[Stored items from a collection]
◇ ◇ ◇

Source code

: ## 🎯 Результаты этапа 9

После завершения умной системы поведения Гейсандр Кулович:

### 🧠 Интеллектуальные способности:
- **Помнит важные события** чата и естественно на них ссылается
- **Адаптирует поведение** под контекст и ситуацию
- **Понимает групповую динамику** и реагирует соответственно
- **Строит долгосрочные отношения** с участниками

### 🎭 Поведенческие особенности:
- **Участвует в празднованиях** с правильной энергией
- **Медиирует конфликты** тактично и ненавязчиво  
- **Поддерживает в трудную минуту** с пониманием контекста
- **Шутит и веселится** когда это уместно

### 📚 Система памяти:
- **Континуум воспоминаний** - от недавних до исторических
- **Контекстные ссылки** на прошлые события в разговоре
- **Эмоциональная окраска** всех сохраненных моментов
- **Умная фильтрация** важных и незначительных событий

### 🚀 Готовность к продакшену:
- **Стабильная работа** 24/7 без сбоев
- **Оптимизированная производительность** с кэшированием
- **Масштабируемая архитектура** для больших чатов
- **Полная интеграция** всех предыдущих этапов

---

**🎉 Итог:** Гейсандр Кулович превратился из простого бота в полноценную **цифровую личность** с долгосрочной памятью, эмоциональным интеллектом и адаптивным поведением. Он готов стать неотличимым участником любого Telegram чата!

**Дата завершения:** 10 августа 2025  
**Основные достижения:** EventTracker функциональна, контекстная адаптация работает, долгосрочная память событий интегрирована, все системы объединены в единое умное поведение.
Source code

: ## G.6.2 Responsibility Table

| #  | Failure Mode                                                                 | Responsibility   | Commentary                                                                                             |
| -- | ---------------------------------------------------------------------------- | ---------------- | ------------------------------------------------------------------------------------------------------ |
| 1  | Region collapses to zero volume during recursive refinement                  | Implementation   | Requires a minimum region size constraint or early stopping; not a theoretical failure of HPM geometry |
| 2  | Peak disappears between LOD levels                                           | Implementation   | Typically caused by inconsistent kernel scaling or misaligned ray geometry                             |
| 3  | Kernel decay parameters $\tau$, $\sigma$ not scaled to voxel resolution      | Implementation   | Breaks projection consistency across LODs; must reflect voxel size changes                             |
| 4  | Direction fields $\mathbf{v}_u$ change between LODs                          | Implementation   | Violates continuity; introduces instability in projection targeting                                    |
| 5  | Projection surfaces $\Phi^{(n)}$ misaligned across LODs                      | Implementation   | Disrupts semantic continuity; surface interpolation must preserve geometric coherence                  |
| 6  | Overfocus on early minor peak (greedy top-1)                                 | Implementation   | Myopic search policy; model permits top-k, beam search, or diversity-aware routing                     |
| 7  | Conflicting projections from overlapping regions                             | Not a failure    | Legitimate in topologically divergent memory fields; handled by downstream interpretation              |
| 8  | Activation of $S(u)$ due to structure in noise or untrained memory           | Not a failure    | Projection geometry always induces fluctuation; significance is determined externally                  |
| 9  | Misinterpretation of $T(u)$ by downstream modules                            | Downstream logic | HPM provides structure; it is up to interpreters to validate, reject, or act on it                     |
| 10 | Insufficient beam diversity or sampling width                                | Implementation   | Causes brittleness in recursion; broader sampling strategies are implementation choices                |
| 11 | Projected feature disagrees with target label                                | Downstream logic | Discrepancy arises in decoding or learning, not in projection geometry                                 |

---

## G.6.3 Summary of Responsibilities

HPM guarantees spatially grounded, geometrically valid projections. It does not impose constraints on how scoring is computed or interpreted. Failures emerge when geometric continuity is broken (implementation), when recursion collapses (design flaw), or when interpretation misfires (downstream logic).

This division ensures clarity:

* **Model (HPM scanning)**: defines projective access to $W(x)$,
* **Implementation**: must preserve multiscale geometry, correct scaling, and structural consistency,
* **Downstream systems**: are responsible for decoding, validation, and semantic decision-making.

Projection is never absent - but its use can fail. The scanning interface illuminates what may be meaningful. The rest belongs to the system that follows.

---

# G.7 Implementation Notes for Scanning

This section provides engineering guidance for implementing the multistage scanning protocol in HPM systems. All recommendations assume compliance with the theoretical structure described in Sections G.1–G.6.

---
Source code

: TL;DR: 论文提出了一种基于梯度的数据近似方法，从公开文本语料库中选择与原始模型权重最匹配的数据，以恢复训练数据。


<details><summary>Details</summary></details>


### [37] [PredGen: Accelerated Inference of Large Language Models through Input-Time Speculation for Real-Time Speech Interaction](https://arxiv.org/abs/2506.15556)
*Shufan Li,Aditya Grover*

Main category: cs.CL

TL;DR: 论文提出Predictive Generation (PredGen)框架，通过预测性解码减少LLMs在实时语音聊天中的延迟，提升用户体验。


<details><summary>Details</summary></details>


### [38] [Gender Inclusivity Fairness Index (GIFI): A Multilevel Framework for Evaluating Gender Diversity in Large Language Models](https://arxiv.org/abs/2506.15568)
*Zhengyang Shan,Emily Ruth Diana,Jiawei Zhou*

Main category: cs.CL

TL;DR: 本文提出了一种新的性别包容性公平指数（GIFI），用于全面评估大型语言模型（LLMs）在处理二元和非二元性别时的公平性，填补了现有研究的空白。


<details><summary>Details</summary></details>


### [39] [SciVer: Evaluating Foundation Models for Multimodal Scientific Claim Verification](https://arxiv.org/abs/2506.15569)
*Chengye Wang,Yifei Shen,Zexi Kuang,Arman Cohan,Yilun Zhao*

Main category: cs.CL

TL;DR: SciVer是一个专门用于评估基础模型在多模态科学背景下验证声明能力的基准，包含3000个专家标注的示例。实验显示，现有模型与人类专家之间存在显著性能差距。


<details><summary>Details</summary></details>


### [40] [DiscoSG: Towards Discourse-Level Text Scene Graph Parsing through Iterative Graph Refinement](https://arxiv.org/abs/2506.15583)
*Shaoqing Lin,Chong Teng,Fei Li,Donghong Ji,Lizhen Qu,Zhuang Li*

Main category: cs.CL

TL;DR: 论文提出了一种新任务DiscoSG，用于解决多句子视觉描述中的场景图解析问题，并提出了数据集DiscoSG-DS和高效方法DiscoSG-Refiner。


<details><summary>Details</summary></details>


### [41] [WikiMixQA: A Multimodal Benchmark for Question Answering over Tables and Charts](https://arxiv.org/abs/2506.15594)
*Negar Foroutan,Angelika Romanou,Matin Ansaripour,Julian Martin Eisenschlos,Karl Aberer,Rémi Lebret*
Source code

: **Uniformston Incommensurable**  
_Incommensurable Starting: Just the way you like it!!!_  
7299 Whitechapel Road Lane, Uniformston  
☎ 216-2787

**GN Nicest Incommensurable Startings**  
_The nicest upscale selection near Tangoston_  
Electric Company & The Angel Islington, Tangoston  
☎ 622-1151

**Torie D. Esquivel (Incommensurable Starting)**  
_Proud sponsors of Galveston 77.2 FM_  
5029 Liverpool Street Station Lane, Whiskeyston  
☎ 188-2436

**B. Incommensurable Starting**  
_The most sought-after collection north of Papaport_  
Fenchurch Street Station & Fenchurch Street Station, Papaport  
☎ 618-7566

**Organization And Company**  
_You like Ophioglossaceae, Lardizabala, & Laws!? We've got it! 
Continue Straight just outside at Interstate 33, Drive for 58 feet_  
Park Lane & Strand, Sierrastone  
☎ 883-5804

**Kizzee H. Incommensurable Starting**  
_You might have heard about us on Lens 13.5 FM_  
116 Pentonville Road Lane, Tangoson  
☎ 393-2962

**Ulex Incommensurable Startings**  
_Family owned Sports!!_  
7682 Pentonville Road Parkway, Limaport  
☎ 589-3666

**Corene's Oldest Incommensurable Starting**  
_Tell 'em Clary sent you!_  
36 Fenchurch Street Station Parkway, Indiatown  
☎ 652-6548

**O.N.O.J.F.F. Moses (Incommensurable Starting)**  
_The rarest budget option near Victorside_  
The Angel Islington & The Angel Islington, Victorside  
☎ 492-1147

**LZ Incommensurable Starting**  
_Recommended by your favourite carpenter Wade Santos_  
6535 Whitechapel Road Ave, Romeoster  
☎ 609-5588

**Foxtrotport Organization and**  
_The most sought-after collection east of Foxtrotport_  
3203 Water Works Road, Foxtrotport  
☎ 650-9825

◇ ◇ ◇

Say how many lines of the data hold the string "Station", with no other words in your reply.

COMPLETED EXERCISE: 3